▸ About this exercise:
The copy you produce must hold every record exactly, and none of the images.

::: Records to process

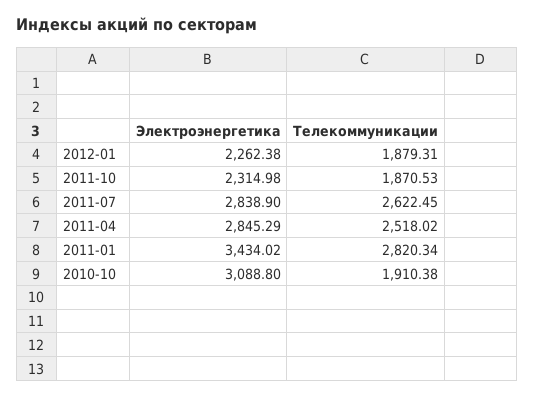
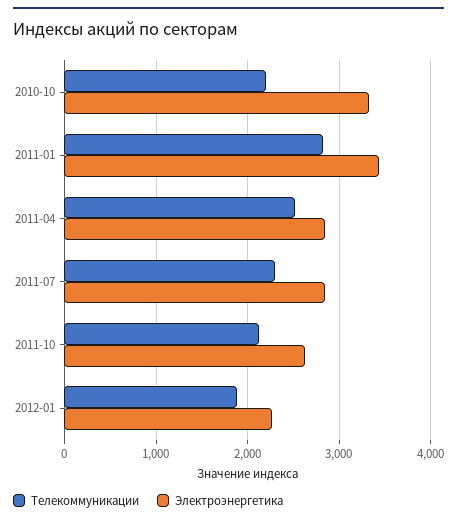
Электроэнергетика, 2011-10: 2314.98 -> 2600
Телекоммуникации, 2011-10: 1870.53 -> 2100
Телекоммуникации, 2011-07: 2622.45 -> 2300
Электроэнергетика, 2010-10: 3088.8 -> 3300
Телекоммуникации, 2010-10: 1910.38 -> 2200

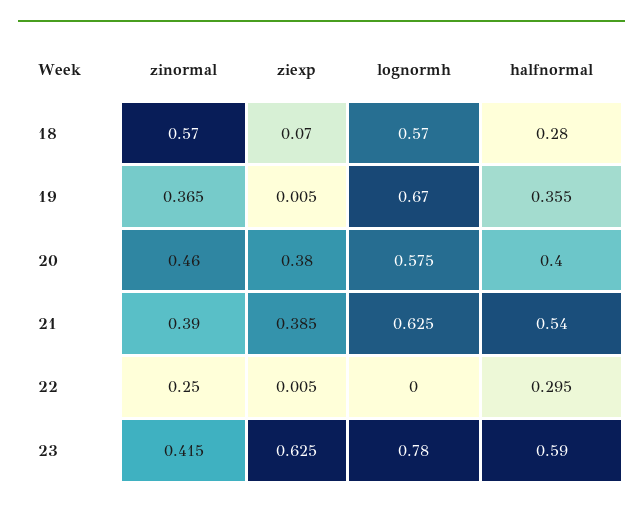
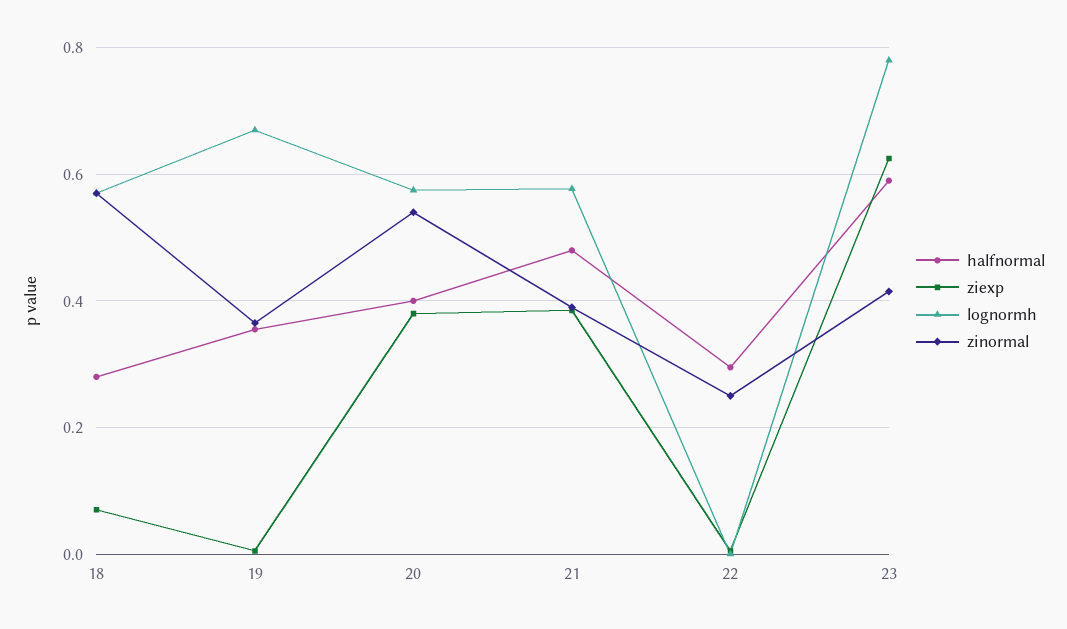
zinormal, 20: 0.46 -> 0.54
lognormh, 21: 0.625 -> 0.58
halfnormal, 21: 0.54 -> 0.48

::::::

▸ Exercise response:
Электроэнергетика, 2011-10: 2314.98 -> 2600
Телекоммуникации, 2011-10: 1870.53 -> 2100
Телекоммуникации, 2011-07: 2622.45 -> 2300
Электроэнергетика, 2010-10: 3088.8 -> 3300
Телекоммуникации, 2010-10: 1910.38 -> 2200

zinormal, 20: 0.46 -> 0.54
lognormh, 21: 0.625 -> 0.58
halfnormal, 21: 0.54 -> 0.48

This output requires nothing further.